L’industria del carbone perde colpi, ma quando arriverà a fine corsa?

Sempre meno centrali a carbone vengono ultimate, ma in assenza di un sistema di tassazione aggressivo, le persone continueranno a bruciare il combustibile fossile.

di Jamie Condliffe

Il carbone è ormai fuori moda; O almeno così pare, a giudicare da una nuova analisi presentata da Greenpeace, Sierra Club e CoalSwarm, secondo cui il numero di centrali a carbone in via di costruzione in tutto il mondo è calato del 62 percento nell’ultimo anno. La stessa analisi descrive anche una riduzione del 48 percento nell’attività di pianificazione per la costruzione di nuove centrali.

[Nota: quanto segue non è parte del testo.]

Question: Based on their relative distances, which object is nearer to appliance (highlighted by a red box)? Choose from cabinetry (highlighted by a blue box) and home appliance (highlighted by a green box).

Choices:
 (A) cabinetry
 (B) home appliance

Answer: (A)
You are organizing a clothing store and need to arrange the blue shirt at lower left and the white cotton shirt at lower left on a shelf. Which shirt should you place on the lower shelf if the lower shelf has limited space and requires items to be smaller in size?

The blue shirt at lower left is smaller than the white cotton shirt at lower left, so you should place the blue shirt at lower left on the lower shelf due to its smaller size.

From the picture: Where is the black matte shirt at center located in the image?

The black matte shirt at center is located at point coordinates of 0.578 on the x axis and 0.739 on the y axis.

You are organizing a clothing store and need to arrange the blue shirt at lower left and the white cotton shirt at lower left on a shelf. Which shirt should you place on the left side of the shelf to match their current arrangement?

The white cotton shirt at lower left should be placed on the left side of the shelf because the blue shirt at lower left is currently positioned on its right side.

Questo declino sembra dovuto principalmente a India e Cina. Negli ultimi anni i due paesi hanno ultimato nuove centrali a carbone a un ritmo feroce. Ora, però, sono impegnate a bloccare qualunque nuovo progetto. La Cina ha fermato più di 100 progetti per centrali a carbone e licenziato milioni di lavoratori,  mentre alcuni documenti del governo indiano indicano che il paese non avrà bisogno di più centrali a carbone oltre quelle già ultimate o in fase di completamento.

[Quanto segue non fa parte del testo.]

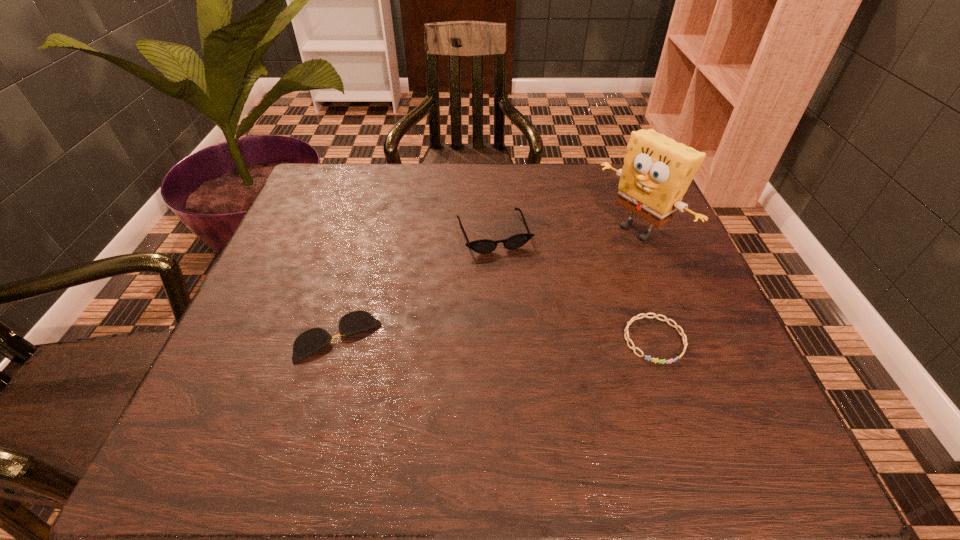
You are a GUI agent. You are given a task and a screenshot of the screen. Output one action in this format:
    pyautogui.click(x=<x>, y=<y>)
    Task: Click on the vacant spot on the desktop that is between the shortest object and the third tallest object and is positioned on the face of the tallest object
    The width and height of the screenshot is (960, 540).
    Given the screenshot: What is the action you would take?
    pyautogui.click(x=454, y=338)

Where is `vacant spot on the desktop that is between the leftmost object and the third tallest object and is positioned on the front-facing side of the sunglasses`? vacant spot on the desktop that is between the leftmost object and the third tallest object and is positioned on the front-facing side of the sunglasses is located at coordinates (536, 339).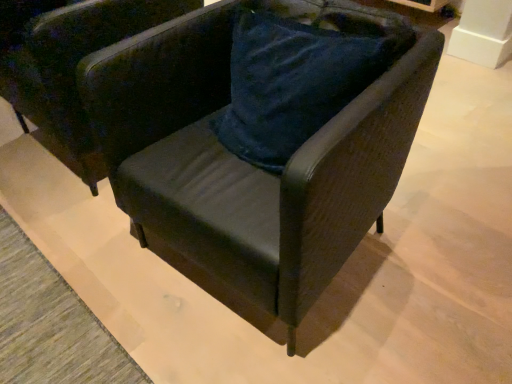
You are a GUI agent. You are given a task and a screenshot of the screen. Output one action in this format:
    pyautogui.click(x=<x>, y=<y>)
    Task: Click on the free space to the left of velvet dark green armchair at center, the 2th chair viewed from the left
    Image resolution: width=512 pixels, height=384 pixels.
    Given the screenshot: What is the action you would take?
    pyautogui.click(x=99, y=257)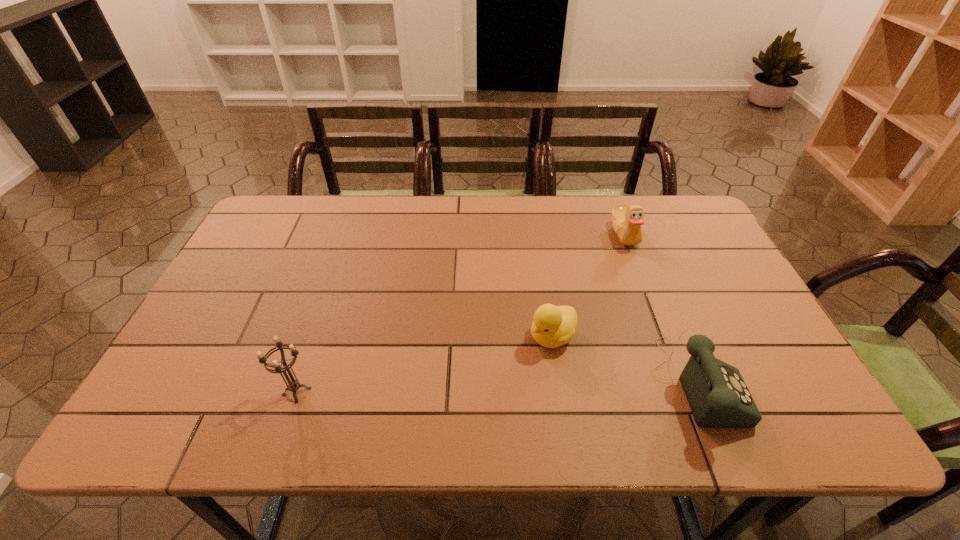
Locate an element on the screen. This screenshot has height=540, width=960. the leftmost object is located at coordinates (293, 386).

Locate an element on the screen. This screenshot has width=960, height=540. candle holder is located at coordinates (293, 386).

The width and height of the screenshot is (960, 540). In order to click on telephone in this screenshot , I will do `click(718, 397)`.

This screenshot has width=960, height=540. In order to click on the farther duck in this screenshot , I will do `click(626, 220)`.

This screenshot has width=960, height=540. Find the location of `the right duck`. the right duck is located at coordinates (626, 220).

The height and width of the screenshot is (540, 960). What are the coordinates of `the nearer duck` in the screenshot? It's located at (553, 326).

Locate an element on the screen. This screenshot has width=960, height=540. the left duck is located at coordinates (553, 326).

The image size is (960, 540). In order to click on vacant space located 0.050m on the right of the tallest object in this screenshot , I will do `click(336, 392)`.

This screenshot has height=540, width=960. I want to click on vacant space situated on the dial of the telephone, so click(762, 384).

Find the location of `free point located at the beak of the right duck`. free point located at the beak of the right duck is located at coordinates (597, 267).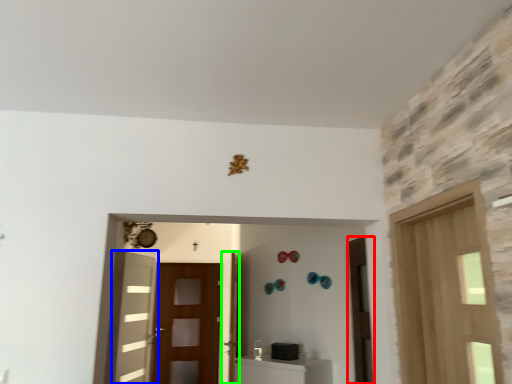
Question: Which object is the farthest from door (highlighted by a red box)? Choose among these: door (highlighted by a blue box) or door (highlighted by a green box).

Choices:
 (A) door
 (B) door

Answer: (A)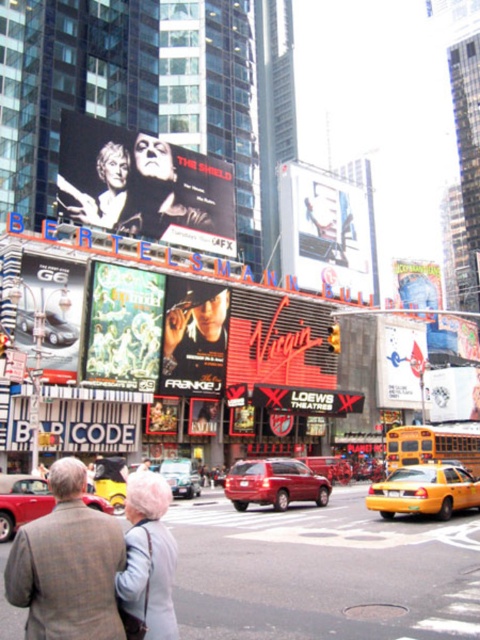
You are a pedestrian in Times Square and want to cross the street safely. You see a gray wool coat at lower left and a yellow rubber taxi at center. Which object is closer to you?

The gray wool coat at lower left is closer to you because it is positioned over the yellow rubber taxi at center, indicating it is in front.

Il rapporto segnala anche il crescente ritmo con cui vengono chiuse le centrali a carbone, con 64 gigawatt di capacità rimossa negli ultimi due anni – principalmente in Europa e negli Stati Uniti.

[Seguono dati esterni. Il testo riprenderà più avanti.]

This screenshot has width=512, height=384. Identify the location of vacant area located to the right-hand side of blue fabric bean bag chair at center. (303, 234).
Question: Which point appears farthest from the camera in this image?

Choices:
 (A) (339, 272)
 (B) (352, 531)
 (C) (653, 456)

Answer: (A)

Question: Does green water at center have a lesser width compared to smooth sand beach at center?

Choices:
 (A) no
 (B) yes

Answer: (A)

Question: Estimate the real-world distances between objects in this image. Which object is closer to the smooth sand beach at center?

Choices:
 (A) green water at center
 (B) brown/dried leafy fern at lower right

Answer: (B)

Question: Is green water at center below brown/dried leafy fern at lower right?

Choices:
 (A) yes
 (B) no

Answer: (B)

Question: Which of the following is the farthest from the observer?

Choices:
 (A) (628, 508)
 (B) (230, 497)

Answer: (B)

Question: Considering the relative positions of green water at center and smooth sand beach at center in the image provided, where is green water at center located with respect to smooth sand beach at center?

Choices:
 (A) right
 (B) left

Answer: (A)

Nel complesso, la notizia è positiva. Il carbone è il peggiore combustibile fossile in termini di emissioni di anidride carbonica per unità di energia prodotta, ed una importante fonte di inquinamento in diverse parti del mondo. Riducendo la nostra dipendenza dal carbone contribuiremmo ad alleviare i timori legati al cambiamento ambientale e ci avvicineremmo più facilmente ai traguardi fissati con l’accordo di Parici.

Ciononostante, l’industria è lontana dal chiudere i battenti. Nei prossimi anni dovrebbero terminare i lavori per aggiungere altri 570 gigawatt di capacità. Si tratta pur sempre di una cifra inferiore rispetto ai 1.090 gigawatt raccolti nel gennaio del 2016, ma ammonta ugualmente a centinaia di nuove centrali. Come se non bastasse il presidente Trump ha espressamente dichiarato la sua intenzione di risuscitare l’industria americana del carbone. Fortunatamente, finché il il gas naturale rimarrà una risorsa abbondante ed economica, le sue affermazioni saranno semplici promesse senza fondamento.

Purtroppo, non si può dire lo stesso altrove. Come spiegato al Guardian da Benjamin Sporton, direttore esecutivo della World Coal Association, in diverse parti dell’Asia “l’esclusione del carbone dal mix energetico non è una opzione – rimane essenziale per la crescita economica e l’accesso degli abitanti a una fonte di energia”. Sporton potrà anche avere torto per quanto riguarda la crescita economica, ma è certo che, senza un deciso sistema di tassazione sul carbone, questo combustibile fossile continuerà a risultare attraente per diversi paesi.